*** Supplied information ***
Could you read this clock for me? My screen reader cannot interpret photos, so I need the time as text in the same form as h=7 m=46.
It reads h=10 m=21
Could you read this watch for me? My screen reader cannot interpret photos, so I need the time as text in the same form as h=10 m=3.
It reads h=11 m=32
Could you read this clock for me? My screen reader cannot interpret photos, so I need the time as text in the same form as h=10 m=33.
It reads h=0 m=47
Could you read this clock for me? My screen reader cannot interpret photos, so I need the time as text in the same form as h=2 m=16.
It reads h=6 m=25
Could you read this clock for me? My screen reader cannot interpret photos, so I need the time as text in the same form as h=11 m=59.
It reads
***
*** Supplied information ***
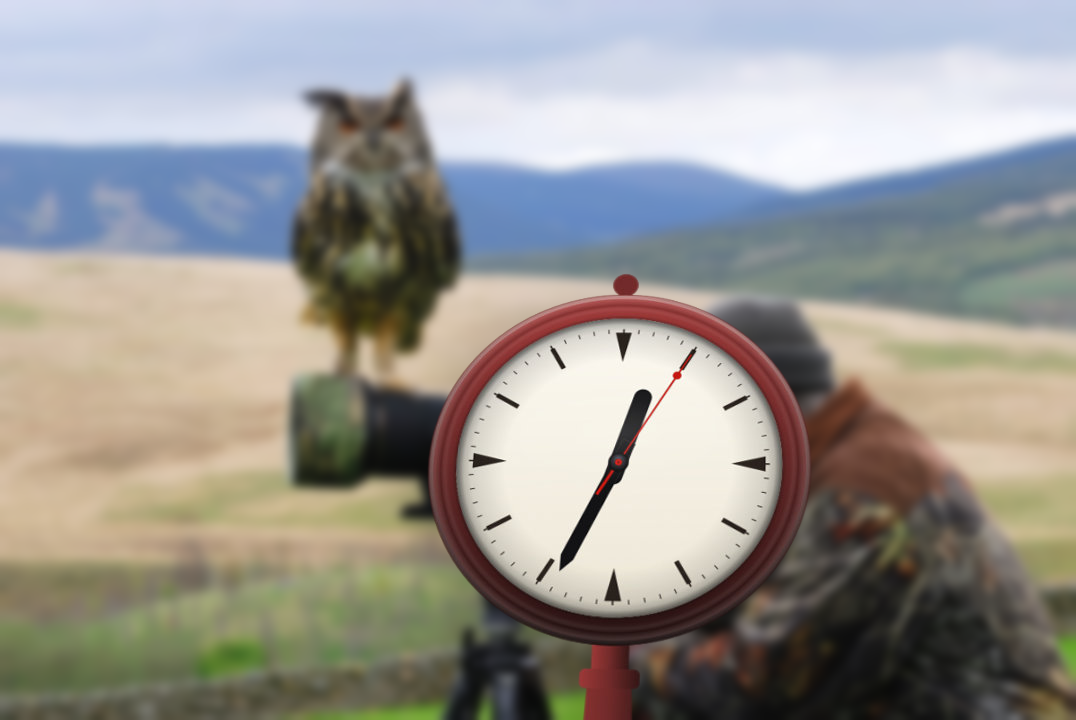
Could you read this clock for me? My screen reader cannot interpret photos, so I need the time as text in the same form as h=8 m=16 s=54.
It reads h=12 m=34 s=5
***
Stated goal: Pull out each line of the data above that contains the word "reads", treating uppercase and lowercase letters as different.

Solution to the exercise:
It reads h=10 m=21
It reads h=11 m=32
It reads h=0 m=47
It reads h=6 m=25
It reads
It reads h=12 m=34 s=5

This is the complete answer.